つまり、2024年に30万台のEV(電気自動車)を製造するという計画を「25万台」へと修正し、かわりに資金を自動運転へと投資することで収益体制の改善を図るということになりますが、これはテスラと部分的に共通する方針の転換であり、つまり「市販EV市場は簡単に回復しない」「EV市場は中国車に席巻され利益を取れなくなるであろう(そのために別の収益源を見つけなければならない)」という考え方に基づくものだと考えられます(EVに注力し、中国車と戦う構えを見せるフォードとは真逆である)。
2024年のEVの市場浸透率は予想を下回っています。生産目標を定め、それを達成するために盲目的に生産し、市場規模がまだそこまで達していないために何十万台もの在庫を抱えるという状況には陥りたくないのです。この新しい方針は、必要な規模のメリットを実現しつつ、在庫レベルを狂わせて、すでに1台購入した顧客の残存価値が損なわれるほど大幅な値引きを始めなくて済む、非常に良い組み合わせだと考えています。おそらく、2024年だとEVの販売は新車のうちの8%にとどまるでしょう。

(やること)
[a] 本文について、次の問いに答えよ。
(i) 2024年のEV製造計画は、何万台から何万台へ修正されたか。
(ii) この方針転換とは真逆の構えを見せるとされる自動車メーカーはどこか。
(iii) 2024年のEV販売は、新車のうち何%にとどまると見込まれているか。
[b] 本文のうち「2024年のEVの市場浸透率は」で始まる段落を、主な事実を残して箇条書きに書き直せ。
記録は本文とは無関係である。

(元データ)
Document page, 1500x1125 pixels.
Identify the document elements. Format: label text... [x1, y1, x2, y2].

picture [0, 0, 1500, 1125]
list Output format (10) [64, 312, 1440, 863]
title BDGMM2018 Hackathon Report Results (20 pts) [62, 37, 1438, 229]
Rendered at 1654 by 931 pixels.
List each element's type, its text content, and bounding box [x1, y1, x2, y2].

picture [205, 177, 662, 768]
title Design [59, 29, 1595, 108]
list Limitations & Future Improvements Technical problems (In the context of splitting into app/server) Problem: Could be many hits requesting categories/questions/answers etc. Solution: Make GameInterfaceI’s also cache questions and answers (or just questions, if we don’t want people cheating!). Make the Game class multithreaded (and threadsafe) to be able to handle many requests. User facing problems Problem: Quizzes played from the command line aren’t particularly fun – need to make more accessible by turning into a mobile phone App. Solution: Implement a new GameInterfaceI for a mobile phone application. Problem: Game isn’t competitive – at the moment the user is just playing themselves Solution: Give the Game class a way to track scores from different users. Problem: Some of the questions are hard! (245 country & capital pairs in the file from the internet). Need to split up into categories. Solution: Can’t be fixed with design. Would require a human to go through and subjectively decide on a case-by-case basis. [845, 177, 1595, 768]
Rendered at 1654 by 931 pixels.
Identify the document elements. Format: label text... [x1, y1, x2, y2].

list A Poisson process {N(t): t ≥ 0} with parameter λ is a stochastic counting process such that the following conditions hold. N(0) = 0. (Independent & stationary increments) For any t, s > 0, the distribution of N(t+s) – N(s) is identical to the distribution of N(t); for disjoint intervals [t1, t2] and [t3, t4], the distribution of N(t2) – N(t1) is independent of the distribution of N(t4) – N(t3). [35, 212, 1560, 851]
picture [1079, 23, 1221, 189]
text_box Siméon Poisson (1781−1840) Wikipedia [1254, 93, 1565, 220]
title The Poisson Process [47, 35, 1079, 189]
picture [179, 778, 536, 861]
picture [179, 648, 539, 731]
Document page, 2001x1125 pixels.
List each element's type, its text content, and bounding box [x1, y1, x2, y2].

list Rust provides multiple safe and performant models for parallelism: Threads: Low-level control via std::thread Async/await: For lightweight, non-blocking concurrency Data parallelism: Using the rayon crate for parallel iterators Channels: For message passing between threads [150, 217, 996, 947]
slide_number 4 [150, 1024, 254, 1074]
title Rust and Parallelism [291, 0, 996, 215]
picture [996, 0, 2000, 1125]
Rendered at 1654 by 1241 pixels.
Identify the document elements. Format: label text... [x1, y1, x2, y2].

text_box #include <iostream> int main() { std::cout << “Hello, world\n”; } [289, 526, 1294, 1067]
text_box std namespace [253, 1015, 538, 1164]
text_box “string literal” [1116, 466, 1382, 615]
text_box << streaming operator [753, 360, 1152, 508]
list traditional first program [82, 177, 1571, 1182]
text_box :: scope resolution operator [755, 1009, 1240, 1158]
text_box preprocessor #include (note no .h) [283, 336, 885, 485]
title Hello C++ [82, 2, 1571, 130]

(回答)
[a]
(i) 30万台から25万台へ。
(ii) フォード。
(iii) 8%。

[b]
- 2024年のEVの市場浸透率は予想を下回っている。
- 生産目標の達成を狙って盲目的に生産し、何十万台もの在庫を抱える事態は避けたい。
- 新方針は、必要な規模のメリットを得ながら、在庫を狂わせず、既存の購入者の残存価値を損なうほどの大幅値引きもせずに済む組み合わせだと考えている。
- 2024年のEV販売は、おそらく新車の8%にとどまる。